If you allow comments but not downvotes, they will use comment spam. If you allow downvotes from new accounts, they’ll do the bury-brigade thing. If you require posters to get accounts and use their legal names and real locations, attackers will stalk people, find their homes, scare their children, and leave poo on their doorstep. If you have a mechanism for automatic takedowns of copyright violations, they’ll send forged DMCA notices. (Yes, even though it’s illegal to do so. It’s a common tactic to get the identity of pseudonymous posters, since a DMCA counterclaim requires a statement of the poster’s name, address, and telephone number!)
Attackers of this sort look for asymmetric attacks — things that are relatively cheap, easy, and risk-free for them to do, and cause much more ① grief, and ② time & energy expenditure, on the part of the attacked person or site. The ideal attack is one that is quick and easily repeatable, causes the target great discomfort, and requires the target to spend a bunch of time to clean it up. The intention is to get the target to go away, to cease being visible; to “run them out of town” as it were.
(For an analogy, consider the act of a vandal spray-painting swastikas or dicks on someone’s house. It makes the target feel very unsafe; it causes them a bunch more work to clean up than it cost the vandal to do it; it can be done quickly; and it’s not very risky in a lot of neighborhoods.)
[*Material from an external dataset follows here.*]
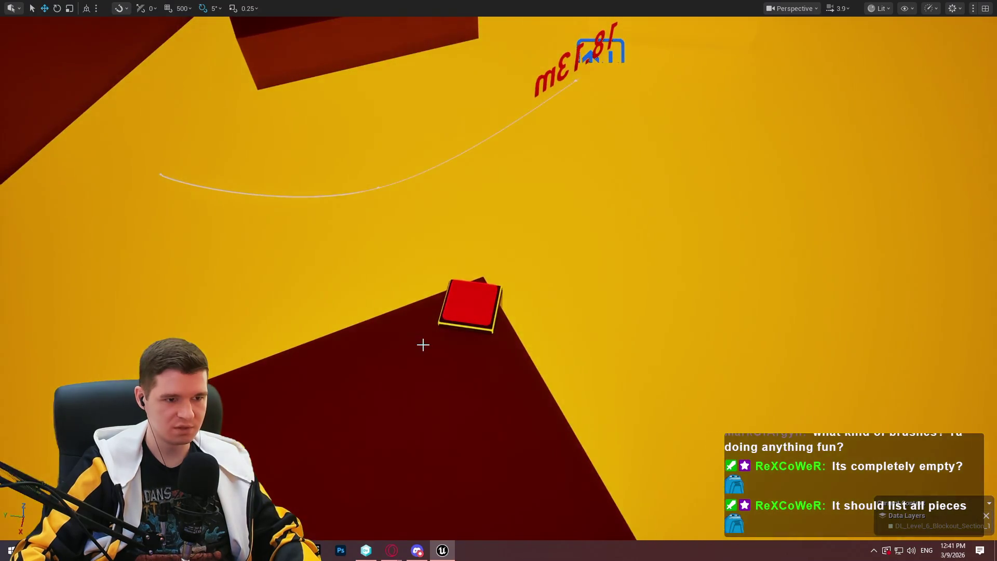
right_click(423, 344)
left_click(497, 529)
Attackers look for relative advantages — for instance, if the attackers have coding ability and the target does not, they can use automated posting (bots) or denial-of-service attacks. If the attackers have more free time (e.g. if they are unemployed youths and the target is a working mother’s blog), they can post obscene spam or what-have-you at hours when the target is not online to moderate or respond. They also look for ways to increase their advantage — for instance, if they can ascertain the target’s real-world identity while remaining anonymous themselves, the attackers can escalate to more credible threats, harassment with photos, “we know where you live”, or the like.
Responses to this sort of attacker have to address the facts on the ground. They have to make it harder for attackers to drive up the costs (time, labor, and emotional) for legitimate users, without much additional encumbrance on the legitimate users.
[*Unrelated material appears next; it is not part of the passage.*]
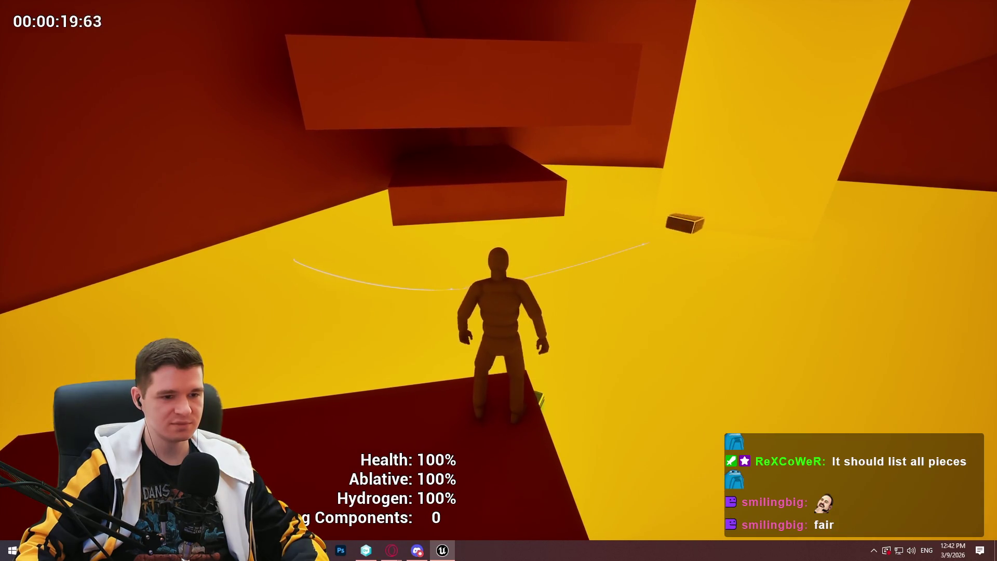
Jump, climb onto the block, look around the lava room, and return to the editor.
key("space")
The issue with the buttons is that 4chan has a campaign to mass downvote anything she does, maybe even bots to do this automatically. Her texts have disappeared from the main page even though they’re very popular, and every comment she posts appears almost immediately with downvotes. The removal of downvotes wouldn’t solve the underlying problem, sure, but it’d make the abuse much more difficult to implement as to remove her texts from public view it’d require the abusers to mass upvote everything else rather than just downvoting her own specific contributions.
Malicious people will take advantage of whatever mechanism is offered.
If you allow comments but not downvotes, they will use comment spam. If you allow downvotes from new accounts, they’ll do the bury-brigade thing. If you require posters to get accounts and use their legal names and real locations, attackers will stalk people, find their homes, scare their children, and leave poo on their doorstep. If you have a mechanism for automatic takedowns of copyright violations, they’ll send forged DMCA notices. (Yes, even though it’s illegal to do so. It’s a common tactic to get the identity of pseudonymous posters, since a DMCA counterclaim requires a statement of the poster’s name, address, and telephone number!)
Attackers of this sort look for asymmetric attacks — things that are relatively cheap, easy, and risk-free for them to do, and cause much more ① grief, and ② time & energy expenditure, on the part of the attacked person or site. The ideal attack is one that is quick and easily repeatable, causes the target great discomfort, and requires the target to spend a bunch of time to clean it up. The intention is to get the target to go away, to cease being visible; to “run them out of town” as it were.
(For an analogy, consider the act of a vandal spray-painting swastikas or dicks on someone’s house. It makes the target feel very unsafe; it causes them a bunch more work to clean up than it cost the vandal to do it; it can be done quickly; and it’s not very risky in a lot of neighborhoods.)
Attackers look for relative advantages — for instance, if the attackers have coding ability and the target does not, they can use automated posting (bots) or denial-of-service attacks. If the attackers have more free time (e.g. if they are unemployed youths and the target is a working mother’s blog), they can post obscene spam or what-have-you at hours when the target is not online to moderate or respond. They also look for ways to increase their advantage — for instance, if they can ascertain the target’s real-world identity while remaining anonymous themselves, the attackers can escalate to more credible threats, harassment with photos, “we know where you live”, or the like.
Responses to this sort of attacker have to address the facts on the ground. They have to make it harder for attackers to drive up the costs (time, labor, and emotional) for legitimate users, without much additional encumbrance on the legitimate users.